As I said, the sermon was good and largely valid. The jist was:

  1. Christianity was never meant to be practiced alone;
  2. following the first Christians’ example, perhaps we should meet in one another’s homes;
  3. how can we build one another up in the faith if we never interact outside our big fat Sunday service? and
  4. bear in mind what your regularly-seen group of people (which he called “your οἶκος”) consists of.

He said such things; they all needed saying. But in order to find an easy scripture to attach this message to, he plucked a verse from scripture, and using a Greek dictionary, he warped its true meaning into something he could preach from.

So I watched as my family members were scribbling down his dictionary definitions (“Wow, I never knew it also meant that!”) and groaned inwardly. You know why I’m the only one in my family who knows Greek? Because the others think it’s so esoteric and arcane and hard. Because the freaking pastors portray it that way. Thus every verse in the bible has some hidden, secret, gnostic meaning that only the pastor can peer into. This insures that the pastor keeps his job as the revealer of God’s hidden mysteries (which is the Holy Spirit’s job) because the people don’t feel they can do it for themselves; and insures that everyone is dissatisfied with the translation their bible is in because, supposedly, there’s something wrong with it. (I suspect a lot of pastors like the King James Version because you don’t have to know Greek to preach the dictionary at your congregation and get away with it.)

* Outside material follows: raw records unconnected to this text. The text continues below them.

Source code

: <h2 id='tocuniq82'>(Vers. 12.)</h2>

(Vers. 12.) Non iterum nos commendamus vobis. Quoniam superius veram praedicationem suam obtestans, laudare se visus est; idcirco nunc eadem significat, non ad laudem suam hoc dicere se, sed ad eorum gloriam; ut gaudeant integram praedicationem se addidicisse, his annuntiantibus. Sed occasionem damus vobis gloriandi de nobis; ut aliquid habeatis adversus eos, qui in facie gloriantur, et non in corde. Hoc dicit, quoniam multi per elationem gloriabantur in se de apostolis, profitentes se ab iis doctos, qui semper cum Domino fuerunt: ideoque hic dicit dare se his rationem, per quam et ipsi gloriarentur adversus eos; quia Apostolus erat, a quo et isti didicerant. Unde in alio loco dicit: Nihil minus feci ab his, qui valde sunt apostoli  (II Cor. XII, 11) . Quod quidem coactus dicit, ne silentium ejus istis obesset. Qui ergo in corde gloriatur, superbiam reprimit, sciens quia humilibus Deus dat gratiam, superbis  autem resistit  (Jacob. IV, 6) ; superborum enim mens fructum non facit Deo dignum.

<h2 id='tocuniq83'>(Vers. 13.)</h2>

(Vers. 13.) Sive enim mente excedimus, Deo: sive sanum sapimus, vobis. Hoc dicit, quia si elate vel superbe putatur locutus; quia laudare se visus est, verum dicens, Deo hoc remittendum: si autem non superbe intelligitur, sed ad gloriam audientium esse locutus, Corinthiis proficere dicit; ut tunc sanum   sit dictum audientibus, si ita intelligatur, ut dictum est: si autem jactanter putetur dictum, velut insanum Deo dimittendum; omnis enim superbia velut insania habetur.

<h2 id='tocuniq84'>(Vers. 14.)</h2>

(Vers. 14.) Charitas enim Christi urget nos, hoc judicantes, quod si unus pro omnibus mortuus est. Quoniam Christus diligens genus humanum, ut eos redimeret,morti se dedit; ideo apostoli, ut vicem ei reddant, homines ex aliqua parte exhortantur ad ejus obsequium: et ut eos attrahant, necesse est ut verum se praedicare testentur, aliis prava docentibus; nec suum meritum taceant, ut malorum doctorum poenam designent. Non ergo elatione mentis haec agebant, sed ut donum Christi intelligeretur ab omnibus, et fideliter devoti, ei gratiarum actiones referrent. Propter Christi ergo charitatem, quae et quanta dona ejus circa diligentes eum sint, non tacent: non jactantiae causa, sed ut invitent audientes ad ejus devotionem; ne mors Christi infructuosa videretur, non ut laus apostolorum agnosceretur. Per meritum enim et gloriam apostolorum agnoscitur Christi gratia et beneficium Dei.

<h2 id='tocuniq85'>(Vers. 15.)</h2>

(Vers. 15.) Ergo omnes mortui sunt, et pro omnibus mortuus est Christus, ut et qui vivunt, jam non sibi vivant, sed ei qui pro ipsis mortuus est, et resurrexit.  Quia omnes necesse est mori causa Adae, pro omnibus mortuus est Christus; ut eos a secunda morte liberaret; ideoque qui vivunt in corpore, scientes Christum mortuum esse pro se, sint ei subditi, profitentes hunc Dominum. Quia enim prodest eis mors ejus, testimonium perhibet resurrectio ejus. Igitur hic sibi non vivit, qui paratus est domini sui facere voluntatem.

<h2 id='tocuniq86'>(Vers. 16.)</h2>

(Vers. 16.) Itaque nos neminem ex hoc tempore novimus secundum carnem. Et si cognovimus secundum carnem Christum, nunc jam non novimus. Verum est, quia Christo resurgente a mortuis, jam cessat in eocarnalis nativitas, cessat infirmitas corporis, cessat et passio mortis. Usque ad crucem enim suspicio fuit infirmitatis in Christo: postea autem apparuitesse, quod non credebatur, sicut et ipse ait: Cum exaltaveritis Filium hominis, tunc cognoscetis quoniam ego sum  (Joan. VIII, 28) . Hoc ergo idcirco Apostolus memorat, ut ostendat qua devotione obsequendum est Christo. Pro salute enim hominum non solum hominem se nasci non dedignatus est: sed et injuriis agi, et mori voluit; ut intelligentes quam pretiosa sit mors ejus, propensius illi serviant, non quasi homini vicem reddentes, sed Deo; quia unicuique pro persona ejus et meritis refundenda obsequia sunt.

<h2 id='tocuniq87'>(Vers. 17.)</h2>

This is why I took Greek—I wanted to know what the bible really said. In the end, I found out it’s slightly more complex than Spanish, that most translators usually know what they’re doing, that only Greek Americans pronounce it right and everyone else is winging it based on an outdated Latin-based scheme, and that people think you’re a genius—which you aren’t—if you profess any knowledge, no matter how pitiful, of Greek.